── Records for the exercise ──

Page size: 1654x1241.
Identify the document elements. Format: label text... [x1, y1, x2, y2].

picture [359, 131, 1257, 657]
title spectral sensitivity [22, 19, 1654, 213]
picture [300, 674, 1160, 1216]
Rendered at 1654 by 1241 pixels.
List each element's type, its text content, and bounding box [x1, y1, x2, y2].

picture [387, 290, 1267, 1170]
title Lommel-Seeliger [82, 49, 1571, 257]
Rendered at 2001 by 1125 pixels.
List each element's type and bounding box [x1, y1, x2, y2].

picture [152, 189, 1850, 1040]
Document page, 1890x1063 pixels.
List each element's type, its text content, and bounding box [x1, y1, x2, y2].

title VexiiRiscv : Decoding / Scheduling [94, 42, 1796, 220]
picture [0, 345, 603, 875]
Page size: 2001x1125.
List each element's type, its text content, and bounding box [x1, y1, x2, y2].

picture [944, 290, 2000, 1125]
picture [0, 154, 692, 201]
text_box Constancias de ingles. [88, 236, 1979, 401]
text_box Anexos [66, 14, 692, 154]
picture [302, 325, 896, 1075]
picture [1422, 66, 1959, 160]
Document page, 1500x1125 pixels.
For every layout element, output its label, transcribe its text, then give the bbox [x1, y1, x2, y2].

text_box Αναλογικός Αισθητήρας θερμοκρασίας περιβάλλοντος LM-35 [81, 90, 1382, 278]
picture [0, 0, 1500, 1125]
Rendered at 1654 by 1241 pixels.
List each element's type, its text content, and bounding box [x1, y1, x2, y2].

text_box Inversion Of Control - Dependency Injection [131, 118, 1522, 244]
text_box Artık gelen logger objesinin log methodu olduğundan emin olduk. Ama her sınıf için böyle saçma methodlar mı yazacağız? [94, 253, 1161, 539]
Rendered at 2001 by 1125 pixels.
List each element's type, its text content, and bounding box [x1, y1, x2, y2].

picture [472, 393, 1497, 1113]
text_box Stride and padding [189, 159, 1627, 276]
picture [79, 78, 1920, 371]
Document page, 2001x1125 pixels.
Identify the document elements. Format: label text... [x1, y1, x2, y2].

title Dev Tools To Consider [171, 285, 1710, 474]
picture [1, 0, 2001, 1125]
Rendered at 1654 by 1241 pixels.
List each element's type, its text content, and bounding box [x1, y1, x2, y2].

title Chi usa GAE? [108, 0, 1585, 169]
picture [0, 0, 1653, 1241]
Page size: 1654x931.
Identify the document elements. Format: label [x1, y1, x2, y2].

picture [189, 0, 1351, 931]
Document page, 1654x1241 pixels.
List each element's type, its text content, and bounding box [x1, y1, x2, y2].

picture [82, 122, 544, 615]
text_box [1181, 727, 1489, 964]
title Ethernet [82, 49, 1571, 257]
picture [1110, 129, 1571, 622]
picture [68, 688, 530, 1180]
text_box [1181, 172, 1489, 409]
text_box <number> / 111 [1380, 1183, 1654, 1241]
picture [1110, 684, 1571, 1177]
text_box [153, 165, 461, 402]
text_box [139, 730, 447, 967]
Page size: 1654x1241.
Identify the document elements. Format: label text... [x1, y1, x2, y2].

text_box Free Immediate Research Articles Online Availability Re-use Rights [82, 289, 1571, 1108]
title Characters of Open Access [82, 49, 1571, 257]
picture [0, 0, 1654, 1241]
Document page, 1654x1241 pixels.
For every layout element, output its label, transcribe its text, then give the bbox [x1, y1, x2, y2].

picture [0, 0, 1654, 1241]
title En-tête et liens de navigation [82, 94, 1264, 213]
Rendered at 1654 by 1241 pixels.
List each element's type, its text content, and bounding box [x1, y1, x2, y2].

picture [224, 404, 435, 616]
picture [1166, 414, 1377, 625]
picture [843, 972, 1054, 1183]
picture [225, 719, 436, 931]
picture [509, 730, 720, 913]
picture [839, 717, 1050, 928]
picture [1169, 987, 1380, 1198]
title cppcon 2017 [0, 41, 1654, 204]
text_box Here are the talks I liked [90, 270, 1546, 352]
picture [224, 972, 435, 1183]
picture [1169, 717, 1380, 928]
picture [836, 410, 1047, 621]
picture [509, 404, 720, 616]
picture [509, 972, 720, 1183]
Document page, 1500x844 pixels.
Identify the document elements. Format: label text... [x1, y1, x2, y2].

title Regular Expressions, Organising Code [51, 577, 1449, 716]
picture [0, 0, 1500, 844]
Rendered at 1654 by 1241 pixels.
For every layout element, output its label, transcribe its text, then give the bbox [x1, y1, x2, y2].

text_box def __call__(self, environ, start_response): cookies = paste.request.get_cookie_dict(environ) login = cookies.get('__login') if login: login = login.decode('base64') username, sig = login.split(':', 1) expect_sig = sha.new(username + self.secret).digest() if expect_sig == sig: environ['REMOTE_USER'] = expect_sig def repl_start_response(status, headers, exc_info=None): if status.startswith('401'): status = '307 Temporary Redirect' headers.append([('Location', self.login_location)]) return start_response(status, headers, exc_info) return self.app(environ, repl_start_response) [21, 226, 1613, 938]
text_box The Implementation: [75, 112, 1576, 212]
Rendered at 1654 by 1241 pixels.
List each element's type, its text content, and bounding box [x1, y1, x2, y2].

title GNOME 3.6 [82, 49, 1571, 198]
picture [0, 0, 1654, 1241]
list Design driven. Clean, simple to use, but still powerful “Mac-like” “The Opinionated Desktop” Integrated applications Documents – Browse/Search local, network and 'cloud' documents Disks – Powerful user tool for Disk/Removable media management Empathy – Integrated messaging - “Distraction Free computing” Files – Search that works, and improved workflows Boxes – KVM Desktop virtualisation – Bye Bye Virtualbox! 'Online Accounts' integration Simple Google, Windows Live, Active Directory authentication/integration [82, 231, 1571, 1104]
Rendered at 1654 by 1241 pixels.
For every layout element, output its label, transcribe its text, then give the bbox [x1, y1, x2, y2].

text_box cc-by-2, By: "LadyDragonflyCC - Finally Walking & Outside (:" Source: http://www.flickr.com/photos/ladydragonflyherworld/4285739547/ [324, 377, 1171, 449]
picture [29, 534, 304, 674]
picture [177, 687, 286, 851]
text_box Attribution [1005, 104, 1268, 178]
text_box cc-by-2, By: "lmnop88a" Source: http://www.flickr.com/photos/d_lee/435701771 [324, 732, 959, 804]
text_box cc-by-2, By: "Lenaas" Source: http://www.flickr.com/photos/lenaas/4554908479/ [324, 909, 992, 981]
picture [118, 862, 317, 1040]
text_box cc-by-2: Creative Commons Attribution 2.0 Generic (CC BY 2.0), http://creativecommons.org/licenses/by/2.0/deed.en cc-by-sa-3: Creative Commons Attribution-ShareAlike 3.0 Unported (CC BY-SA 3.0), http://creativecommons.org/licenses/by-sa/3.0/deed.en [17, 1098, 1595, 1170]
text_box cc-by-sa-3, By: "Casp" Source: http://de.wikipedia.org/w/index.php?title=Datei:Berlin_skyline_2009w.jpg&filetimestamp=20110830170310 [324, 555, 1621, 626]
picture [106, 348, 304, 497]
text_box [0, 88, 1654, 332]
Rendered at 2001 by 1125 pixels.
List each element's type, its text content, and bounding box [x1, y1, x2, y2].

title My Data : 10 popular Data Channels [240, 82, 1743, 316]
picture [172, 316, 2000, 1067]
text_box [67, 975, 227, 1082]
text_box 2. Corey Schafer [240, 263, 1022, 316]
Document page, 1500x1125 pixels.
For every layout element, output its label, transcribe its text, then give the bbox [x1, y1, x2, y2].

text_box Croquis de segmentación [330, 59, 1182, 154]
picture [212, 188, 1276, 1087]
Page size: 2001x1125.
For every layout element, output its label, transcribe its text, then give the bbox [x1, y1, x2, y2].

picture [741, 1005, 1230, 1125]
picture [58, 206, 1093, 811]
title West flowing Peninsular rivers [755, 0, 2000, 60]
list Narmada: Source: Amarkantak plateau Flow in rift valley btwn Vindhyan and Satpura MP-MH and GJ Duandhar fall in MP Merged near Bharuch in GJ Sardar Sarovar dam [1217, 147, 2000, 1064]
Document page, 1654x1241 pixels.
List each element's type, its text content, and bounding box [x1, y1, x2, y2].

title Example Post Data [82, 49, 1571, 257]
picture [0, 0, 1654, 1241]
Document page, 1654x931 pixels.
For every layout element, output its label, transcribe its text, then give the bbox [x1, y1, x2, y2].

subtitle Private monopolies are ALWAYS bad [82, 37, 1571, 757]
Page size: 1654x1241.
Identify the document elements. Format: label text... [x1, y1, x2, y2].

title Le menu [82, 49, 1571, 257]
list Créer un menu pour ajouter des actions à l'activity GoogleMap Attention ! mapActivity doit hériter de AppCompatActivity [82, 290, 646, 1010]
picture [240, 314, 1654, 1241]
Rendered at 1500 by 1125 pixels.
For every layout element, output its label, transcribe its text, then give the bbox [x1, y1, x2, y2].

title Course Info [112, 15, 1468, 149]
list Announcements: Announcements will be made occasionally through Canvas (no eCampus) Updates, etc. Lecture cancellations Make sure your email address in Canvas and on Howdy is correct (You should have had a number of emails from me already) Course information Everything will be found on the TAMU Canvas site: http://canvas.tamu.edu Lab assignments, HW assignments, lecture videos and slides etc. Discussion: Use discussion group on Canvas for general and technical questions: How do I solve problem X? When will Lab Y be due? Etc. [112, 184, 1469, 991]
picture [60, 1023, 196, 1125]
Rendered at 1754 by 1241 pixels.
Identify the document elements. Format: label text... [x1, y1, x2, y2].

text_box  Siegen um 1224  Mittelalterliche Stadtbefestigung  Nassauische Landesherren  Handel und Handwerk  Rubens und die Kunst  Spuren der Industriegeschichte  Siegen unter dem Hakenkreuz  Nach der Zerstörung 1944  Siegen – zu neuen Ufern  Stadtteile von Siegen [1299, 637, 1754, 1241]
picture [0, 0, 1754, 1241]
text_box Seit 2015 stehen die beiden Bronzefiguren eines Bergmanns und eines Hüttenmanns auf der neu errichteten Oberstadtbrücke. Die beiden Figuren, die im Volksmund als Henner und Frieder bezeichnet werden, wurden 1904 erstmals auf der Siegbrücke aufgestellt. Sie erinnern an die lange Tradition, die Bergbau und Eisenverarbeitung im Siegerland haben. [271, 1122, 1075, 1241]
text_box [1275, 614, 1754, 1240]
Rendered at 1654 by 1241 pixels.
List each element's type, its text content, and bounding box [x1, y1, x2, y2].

───

▶ [Exercise aim] Retype the lines of the material above from the line with "Rendered at 1500 by 1125 pixels." up to and including the line with "title Course Info [112, 15, 1468, 149]", keeping them unchanged.

▶ [Right answer]
Rendered at 1500 by 1125 pixels.
For every layout element, output its label, transcribe its text, then give the bbox [x1, y1, x2, y2].

title Course Info [112, 15, 1468, 149]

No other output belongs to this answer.